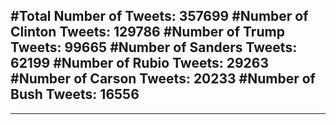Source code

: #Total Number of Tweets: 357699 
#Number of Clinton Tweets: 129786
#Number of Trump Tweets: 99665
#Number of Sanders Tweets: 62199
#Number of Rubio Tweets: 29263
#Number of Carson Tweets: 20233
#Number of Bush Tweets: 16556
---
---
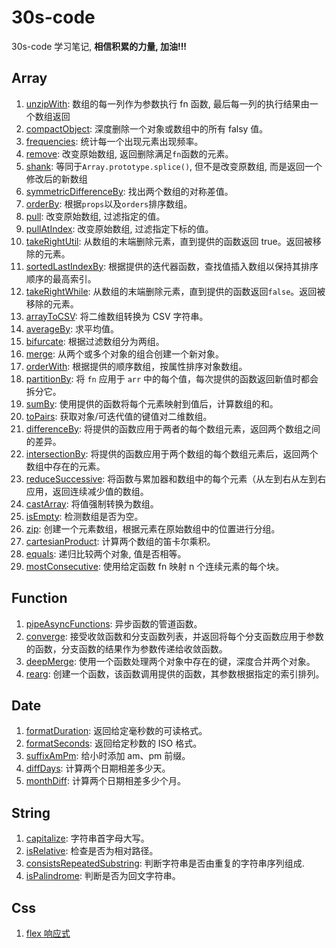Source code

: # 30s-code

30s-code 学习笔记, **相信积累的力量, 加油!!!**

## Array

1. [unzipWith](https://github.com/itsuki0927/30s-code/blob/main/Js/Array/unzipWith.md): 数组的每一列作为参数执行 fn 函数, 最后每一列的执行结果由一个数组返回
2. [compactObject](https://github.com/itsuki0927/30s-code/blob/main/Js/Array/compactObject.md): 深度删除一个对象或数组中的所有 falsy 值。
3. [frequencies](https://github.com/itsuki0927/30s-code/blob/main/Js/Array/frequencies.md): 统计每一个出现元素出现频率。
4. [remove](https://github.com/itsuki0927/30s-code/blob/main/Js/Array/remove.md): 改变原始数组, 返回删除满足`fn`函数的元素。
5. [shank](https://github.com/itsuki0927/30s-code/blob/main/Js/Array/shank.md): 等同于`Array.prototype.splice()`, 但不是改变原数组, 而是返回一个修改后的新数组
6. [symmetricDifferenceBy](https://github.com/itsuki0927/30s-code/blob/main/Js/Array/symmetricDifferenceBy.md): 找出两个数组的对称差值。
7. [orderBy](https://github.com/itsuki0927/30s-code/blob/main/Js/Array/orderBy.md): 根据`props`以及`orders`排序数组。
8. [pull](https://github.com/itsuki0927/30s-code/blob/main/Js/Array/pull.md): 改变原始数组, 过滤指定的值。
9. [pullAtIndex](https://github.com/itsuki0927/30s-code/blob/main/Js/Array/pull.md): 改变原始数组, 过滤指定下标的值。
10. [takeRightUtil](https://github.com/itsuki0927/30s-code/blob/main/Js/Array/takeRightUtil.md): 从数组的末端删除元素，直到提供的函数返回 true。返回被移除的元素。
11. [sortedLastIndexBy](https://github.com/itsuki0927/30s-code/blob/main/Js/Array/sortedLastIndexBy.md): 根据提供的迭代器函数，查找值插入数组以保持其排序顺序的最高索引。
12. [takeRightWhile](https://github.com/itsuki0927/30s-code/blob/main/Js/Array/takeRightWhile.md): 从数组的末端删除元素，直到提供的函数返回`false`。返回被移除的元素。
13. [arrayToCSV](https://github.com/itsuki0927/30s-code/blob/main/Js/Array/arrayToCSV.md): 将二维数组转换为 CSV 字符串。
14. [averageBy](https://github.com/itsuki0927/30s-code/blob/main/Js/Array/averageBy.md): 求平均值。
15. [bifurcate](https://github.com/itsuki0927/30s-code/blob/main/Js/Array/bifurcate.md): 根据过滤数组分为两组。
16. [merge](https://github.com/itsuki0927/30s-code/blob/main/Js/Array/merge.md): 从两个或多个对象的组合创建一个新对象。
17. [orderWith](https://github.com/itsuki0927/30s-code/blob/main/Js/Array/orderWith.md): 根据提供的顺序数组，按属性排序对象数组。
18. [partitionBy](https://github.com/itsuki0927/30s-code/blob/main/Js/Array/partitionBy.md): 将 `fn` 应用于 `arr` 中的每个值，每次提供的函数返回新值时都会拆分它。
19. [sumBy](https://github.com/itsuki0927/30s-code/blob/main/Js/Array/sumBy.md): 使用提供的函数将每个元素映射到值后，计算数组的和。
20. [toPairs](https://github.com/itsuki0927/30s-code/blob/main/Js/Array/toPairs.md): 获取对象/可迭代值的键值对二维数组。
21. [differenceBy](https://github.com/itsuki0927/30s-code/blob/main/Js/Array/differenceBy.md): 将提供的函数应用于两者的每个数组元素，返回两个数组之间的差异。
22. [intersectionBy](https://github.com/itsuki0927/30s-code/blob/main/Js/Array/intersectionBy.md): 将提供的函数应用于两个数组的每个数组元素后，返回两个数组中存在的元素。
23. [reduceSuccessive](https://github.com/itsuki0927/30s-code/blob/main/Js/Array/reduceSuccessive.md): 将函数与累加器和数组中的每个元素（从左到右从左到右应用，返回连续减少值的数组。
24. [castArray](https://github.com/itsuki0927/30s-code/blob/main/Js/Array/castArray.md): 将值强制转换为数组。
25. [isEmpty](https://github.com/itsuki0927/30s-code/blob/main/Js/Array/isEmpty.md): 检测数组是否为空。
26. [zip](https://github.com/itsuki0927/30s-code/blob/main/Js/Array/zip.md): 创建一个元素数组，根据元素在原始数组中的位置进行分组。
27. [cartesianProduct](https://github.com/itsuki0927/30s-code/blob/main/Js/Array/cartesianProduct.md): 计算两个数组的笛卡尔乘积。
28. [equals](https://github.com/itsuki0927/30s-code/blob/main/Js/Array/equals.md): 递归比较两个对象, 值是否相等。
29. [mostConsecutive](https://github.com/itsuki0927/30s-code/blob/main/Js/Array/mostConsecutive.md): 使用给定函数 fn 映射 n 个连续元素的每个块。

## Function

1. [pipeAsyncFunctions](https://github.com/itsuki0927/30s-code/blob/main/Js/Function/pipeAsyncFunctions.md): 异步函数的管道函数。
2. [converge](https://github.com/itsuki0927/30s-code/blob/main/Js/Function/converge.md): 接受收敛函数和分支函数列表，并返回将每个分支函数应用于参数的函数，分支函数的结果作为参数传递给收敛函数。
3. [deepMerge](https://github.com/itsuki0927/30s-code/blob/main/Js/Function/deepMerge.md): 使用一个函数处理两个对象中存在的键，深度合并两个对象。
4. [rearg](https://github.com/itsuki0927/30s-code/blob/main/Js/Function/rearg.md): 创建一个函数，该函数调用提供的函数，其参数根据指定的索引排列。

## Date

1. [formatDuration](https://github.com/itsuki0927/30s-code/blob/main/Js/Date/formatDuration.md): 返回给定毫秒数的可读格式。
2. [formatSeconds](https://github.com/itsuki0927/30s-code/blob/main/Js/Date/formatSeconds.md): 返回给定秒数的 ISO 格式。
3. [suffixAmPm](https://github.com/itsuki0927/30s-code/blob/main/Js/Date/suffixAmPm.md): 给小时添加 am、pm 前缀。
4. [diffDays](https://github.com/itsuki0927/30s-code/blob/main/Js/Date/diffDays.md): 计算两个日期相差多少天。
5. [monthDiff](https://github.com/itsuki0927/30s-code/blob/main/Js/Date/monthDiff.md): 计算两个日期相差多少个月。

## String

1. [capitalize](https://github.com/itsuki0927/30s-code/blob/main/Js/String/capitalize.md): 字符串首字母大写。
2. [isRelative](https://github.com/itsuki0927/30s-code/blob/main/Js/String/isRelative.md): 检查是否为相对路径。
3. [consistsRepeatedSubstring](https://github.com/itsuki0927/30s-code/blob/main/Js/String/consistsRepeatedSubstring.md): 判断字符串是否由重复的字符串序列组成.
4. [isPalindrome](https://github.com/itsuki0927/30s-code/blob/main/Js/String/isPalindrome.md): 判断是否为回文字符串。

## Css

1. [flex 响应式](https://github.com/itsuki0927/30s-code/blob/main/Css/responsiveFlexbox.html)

---

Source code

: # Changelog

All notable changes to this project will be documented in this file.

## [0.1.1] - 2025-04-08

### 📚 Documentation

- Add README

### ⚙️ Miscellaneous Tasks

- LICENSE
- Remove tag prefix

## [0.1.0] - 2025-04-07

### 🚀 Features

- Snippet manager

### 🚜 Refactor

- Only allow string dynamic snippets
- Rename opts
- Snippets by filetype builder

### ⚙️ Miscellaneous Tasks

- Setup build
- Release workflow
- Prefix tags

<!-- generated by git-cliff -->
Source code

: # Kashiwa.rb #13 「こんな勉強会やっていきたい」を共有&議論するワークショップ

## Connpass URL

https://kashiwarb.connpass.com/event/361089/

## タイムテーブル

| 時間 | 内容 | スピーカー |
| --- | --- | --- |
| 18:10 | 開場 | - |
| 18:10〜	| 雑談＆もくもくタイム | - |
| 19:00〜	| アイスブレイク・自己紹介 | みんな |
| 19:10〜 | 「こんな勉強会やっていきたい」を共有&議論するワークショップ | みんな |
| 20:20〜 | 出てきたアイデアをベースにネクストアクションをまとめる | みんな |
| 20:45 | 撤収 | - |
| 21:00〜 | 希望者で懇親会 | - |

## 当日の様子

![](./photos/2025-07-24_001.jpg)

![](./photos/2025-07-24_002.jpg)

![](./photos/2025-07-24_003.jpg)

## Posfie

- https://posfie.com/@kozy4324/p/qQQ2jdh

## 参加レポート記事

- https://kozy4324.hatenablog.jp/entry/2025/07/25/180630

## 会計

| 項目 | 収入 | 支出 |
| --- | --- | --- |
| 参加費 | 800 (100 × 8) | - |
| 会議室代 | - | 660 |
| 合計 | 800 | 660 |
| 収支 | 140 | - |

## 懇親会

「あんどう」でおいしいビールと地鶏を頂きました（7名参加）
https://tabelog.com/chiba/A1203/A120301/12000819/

...

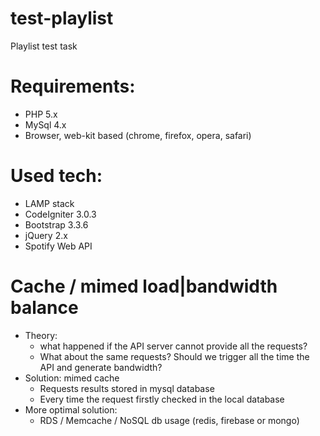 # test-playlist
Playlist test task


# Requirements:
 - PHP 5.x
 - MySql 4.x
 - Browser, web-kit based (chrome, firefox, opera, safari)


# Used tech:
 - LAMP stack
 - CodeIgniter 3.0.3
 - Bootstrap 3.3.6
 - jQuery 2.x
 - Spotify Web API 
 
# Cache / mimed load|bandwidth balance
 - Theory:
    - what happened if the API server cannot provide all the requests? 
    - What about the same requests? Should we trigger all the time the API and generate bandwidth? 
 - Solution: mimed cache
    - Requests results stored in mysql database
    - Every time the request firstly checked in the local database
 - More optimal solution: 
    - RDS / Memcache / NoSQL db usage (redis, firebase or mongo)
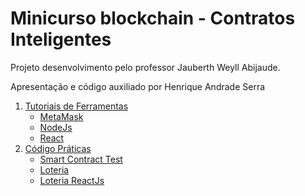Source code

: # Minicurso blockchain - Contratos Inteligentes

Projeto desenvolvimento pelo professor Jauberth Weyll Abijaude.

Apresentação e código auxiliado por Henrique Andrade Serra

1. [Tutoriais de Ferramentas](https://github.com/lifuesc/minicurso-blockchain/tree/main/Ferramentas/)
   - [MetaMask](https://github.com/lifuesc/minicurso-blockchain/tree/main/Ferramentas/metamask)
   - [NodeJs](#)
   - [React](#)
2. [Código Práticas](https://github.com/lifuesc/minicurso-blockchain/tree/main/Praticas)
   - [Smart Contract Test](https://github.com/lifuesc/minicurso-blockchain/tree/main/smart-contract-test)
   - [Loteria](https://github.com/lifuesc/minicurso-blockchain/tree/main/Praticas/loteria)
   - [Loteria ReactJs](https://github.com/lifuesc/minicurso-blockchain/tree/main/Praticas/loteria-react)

REQUIREMENT:
Reproduce the lines from the one holding "- Setup build" through the one holding "https://tabelog.com/chiba/A1203/A120301/12000819/", inclusive, swapping "みんな" for "全員" and changing nothing else.

PROBLEM SOLUTION:
- Setup build
- Release workflow
- Prefix tags

<!-- generated by git-cliff -->
Source code

: # Kashiwa.rb #13 「こんな勉強会やっていきたい」を共有&議論するワークショップ

## Connpass URL

https://kashiwarb.connpass.com/event/361089/

## タイムテーブル

| 時間 | 内容 | スピーカー |
| --- | --- | --- |
| 18:10 | 開場 | - |
| 18:10〜	| 雑談＆もくもくタイム | - |
| 19:00〜	| アイスブレイク・自己紹介 | 全員 |
| 19:10〜 | 「こんな勉強会やっていきたい」を共有&議論するワークショップ | 全員 |
| 20:20〜 | 出てきたアイデアをベースにネクストアクションをまとめる | 全員 |
| 20:45 | 撤収 | - |
| 21:00〜 | 希望者で懇親会 | - |

## 当日の様子

![](./photos/2025-07-24_001.jpg)

![](./photos/2025-07-24_002.jpg)

![](./photos/2025-07-24_003.jpg)

## Posfie

- https://posfie.com/@kozy4324/p/qQQ2jdh

## 参加レポート記事

- https://kozy4324.hatenablog.jp/entry/2025/07/25/180630

## 会計

| 項目 | 収入 | 支出 |
| --- | --- | --- |
| 参加費 | 800 (100 × 8) | - |
| 会議室代 | - | 660 |
| 合計 | 800 | 660 |
| 収支 | 140 | - |

## 懇親会

「あんどう」でおいしいビールと地鶏を頂きました（7名参加）
https://tabelog.com/chiba/A1203/A120301/12000819/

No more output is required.